The play itself is a satire of colonization, where the women in the play search the judgements,
performed stereotypes, and roles that they play, in order to find their truest identity as in between
two worlds. The play, written by Monique Monica, was developed through the Canada council,
the Ontario Council for the Arts, and the Toronto Arts Council. The work is structures through
13 transformations, one for each cycle of the lunar year, which Monique Mojica writes was
unintentional, but it the form which the play takes, and, according to Mojica, "is the form in
which [the stories] must be told."
The play opens with Princess Buttered-on-Both sides performing in the 498th annual Miss
North American Indian Beauty Pageant, where she performs a "ritual" dance, handing out corn in
baggies to the audience, "Dance of the Sacrificial Corn Maiden," and about pining for "John
Whiteman." The performance itself satirizes colonialist views about Native American identity in
general, simply associating them with lovers and planters of corn (with the less than subtle
reference in the name, "Princess Buttered on Both Sides," and the desire for the white man as
lover. Both of the ideas permeate North American cultural recognition of Native American
culture, particular in the most popular versions of the stories about Pocahontas and John Smith,
which are directly referenced later in the play. Created in 1990, the "498th Annual" Miss North

American Beauty pageant directly addresses the beginning of this pageant of Native women
performing western stereotypes of themselves with Columbus' 1492 "discovery" of North
America.
The second transformation is performed by 3 contemporary women, in storytelling, and ritualtype chant, about loss and upkeep of identity. Contemporary women 1 begins by talking about
the "blue spot," which is a physical identifier below the spine on Native American infants. The
speaker says, "even among the half-breeds, it is one of the last things to go," suggesting that the
blue spot itslef, as cultural practices and identifiers fade away, the blue spot at the base of the
spine remains for longer than perhaps the identity itself. The women talks about being born blue,
with the umbilical cord wrapped round her neck, and then her mother checking for the blue spot,
and, in transformation fashion, "birthing" a child onstage," checks her own child for the blue spot
as well. The women begin chanting about identity and heritage in English with native chant
elements.
The third transformation includes the contemporary women, this time joined by Malinche, the
Native American name for a traitor. The contemporary women, 3, are become the four
directions with Malinche, as a performance of identity and self traitorhood.

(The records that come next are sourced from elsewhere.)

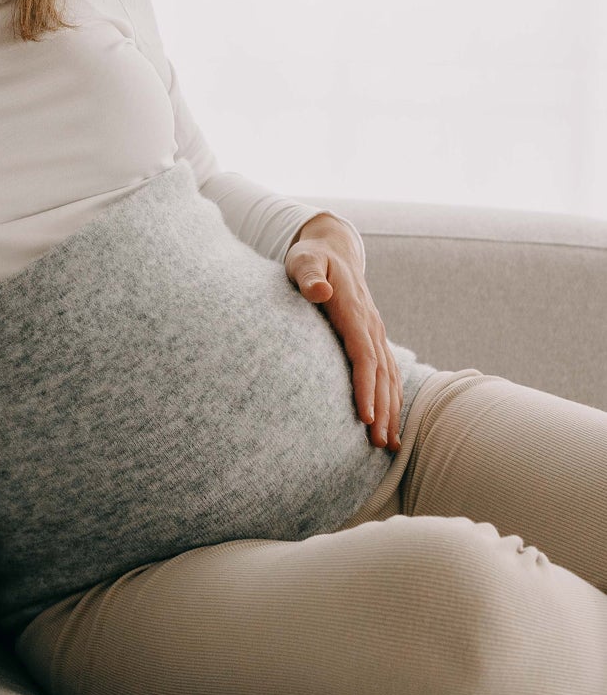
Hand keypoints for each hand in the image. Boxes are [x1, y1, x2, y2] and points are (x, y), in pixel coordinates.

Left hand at [284, 214, 401, 449]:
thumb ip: (308, 276)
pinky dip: (392, 399)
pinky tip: (390, 423)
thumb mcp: (302, 260)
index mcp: (355, 311)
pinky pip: (388, 373)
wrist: (333, 248)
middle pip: (382, 374)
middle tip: (379, 444)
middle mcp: (371, 325)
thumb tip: (319, 290)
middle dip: (382, 410)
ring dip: (391, 411)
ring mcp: (376, 332)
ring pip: (390, 377)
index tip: (365, 417)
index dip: (366, 387)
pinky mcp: (374, 338)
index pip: (364, 355)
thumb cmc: (310, 257)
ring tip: (389, 446)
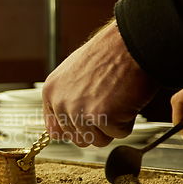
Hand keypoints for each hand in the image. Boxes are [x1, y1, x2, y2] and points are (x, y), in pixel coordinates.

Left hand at [42, 20, 158, 146]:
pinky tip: (126, 100)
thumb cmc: (109, 54)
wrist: (131, 43)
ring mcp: (80, 111)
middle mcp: (61, 103)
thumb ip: (66, 100)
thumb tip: (66, 125)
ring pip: (99, 140)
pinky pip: (119, 134)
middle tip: (108, 106)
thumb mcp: (73, 74)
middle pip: (79, 139)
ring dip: (113, 126)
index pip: (55, 131)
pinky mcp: (102, 116)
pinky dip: (128, 121)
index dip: (75, 131)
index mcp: (51, 92)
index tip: (86, 125)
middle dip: (97, 128)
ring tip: (117, 100)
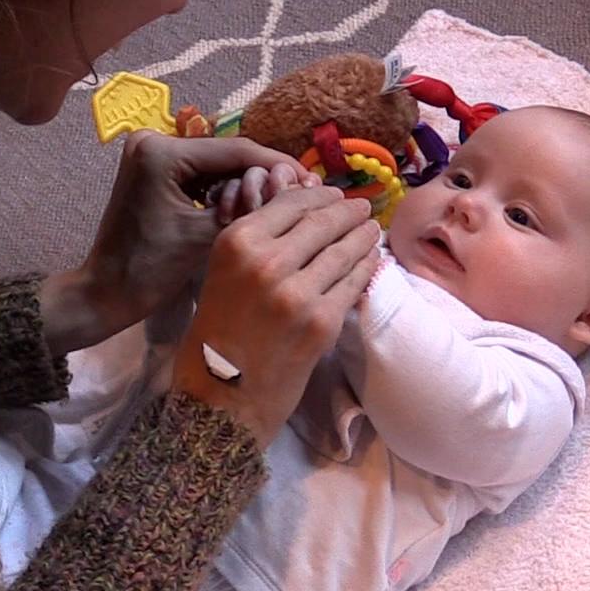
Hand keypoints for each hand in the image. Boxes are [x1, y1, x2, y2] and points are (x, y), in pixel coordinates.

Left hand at [42, 131, 305, 354]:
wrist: (105, 293)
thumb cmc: (150, 269)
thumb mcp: (205, 235)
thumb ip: (248, 206)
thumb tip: (291, 184)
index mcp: (161, 151)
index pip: (234, 150)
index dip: (276, 163)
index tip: (311, 177)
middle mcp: (154, 142)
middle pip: (226, 155)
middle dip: (261, 175)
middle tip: (301, 192)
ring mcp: (152, 156)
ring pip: (216, 165)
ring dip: (245, 184)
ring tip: (280, 202)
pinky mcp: (154, 172)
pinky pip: (200, 176)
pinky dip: (224, 191)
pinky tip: (252, 206)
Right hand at [173, 186, 382, 444]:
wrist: (222, 395)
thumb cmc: (217, 332)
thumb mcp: (223, 272)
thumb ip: (258, 240)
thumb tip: (303, 207)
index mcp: (237, 243)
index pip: (290, 202)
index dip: (319, 195)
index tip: (335, 195)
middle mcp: (267, 261)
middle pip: (323, 221)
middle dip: (348, 212)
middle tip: (362, 208)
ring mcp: (298, 292)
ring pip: (345, 249)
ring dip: (364, 236)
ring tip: (372, 230)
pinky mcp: (323, 321)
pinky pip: (354, 282)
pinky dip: (367, 267)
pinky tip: (371, 259)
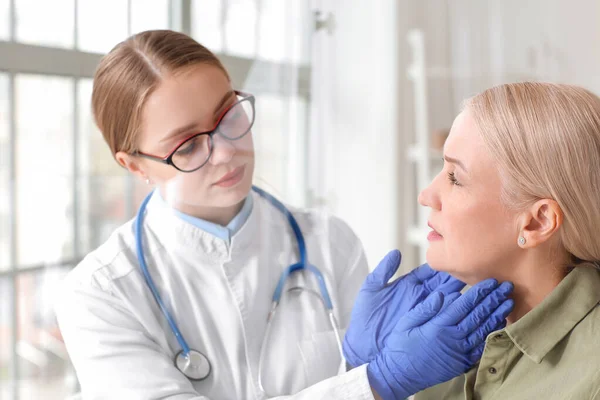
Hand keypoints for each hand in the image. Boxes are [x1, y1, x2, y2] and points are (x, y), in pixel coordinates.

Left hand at [343, 250, 465, 366]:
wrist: (362, 344)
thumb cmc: (364, 317)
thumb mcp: (371, 289)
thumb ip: (384, 270)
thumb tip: (396, 252)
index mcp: (408, 285)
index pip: (429, 271)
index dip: (440, 264)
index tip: (452, 255)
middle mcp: (419, 297)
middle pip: (442, 283)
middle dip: (455, 275)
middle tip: (468, 267)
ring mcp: (424, 311)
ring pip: (446, 298)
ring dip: (458, 291)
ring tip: (470, 282)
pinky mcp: (425, 326)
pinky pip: (441, 316)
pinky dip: (452, 310)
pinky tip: (462, 302)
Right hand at [367, 279, 514, 399]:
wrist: (400, 375)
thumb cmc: (400, 347)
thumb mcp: (406, 323)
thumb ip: (425, 308)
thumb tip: (441, 294)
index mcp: (439, 326)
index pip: (465, 305)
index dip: (480, 292)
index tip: (491, 282)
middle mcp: (453, 338)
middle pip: (479, 315)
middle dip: (494, 299)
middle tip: (506, 287)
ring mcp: (460, 351)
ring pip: (484, 329)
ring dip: (497, 314)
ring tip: (508, 302)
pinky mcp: (462, 362)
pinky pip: (482, 345)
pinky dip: (492, 333)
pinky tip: (499, 323)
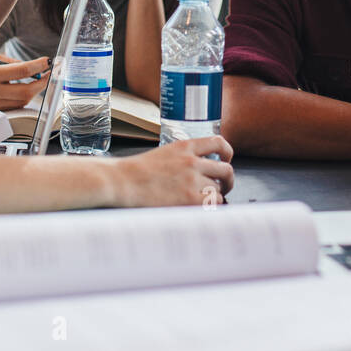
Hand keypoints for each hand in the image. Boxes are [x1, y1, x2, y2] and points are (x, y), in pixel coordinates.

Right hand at [0, 55, 49, 110]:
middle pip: (27, 91)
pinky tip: (25, 88)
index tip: (48, 61)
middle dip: (42, 82)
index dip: (39, 66)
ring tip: (37, 79)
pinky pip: (16, 106)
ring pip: (23, 100)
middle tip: (49, 73)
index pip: (23, 71)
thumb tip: (33, 67)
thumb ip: (12, 62)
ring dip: (34, 90)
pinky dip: (24, 97)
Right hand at [113, 136, 233, 205]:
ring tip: (201, 200)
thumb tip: (201, 169)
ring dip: (213, 196)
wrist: (122, 181)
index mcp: (185, 146)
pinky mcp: (189, 198)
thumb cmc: (136, 171)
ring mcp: (192, 180)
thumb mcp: (163, 153)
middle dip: (228, 181)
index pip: (218, 143)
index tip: (227, 159)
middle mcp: (192, 161)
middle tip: (223, 187)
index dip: (227, 152)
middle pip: (226, 170)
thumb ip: (183, 158)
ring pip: (218, 190)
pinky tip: (197, 207)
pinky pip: (212, 203)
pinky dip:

The subsequent transformations, with the groundworks established in the first few, include more
stories by the contemporary Native American women, intensifying throughout the play, as well
as "Pocahontas/Lady Rebecca/Matoaka," all of the names given to the real-life women who we
now know as simply Pocahontas, as compared to and played separately from "Storybook
Pocahontas," a child who is happy to help the white man and is in love with John Smith.
Included also are Deity/Woman of the Puna/Virgin, Marie/Margaret/Madeleine, Cigar-Store

Squaw, (notably played by the actress who performs "Princess Buttered-on Both Sides," and
"Ceremony, " the embodiment of the puberty ritual and wisdom of the ancestors, among others.
The work as a whole exists in the realm of "transformations," with the transformation of
location, identity, direction, and the fluidity of story, both also within the layers of performed
self and true self as a function of the outside society and acknowledgement of heritage, where the
"real" self is not every pinned down as one entity. The women in the play are represented as
healers, " women are the medicine, so they must go and heal the women," as mothers, as carriers
of heritage, of child bearers and bringers of the uncertain future, and as bringers of new life.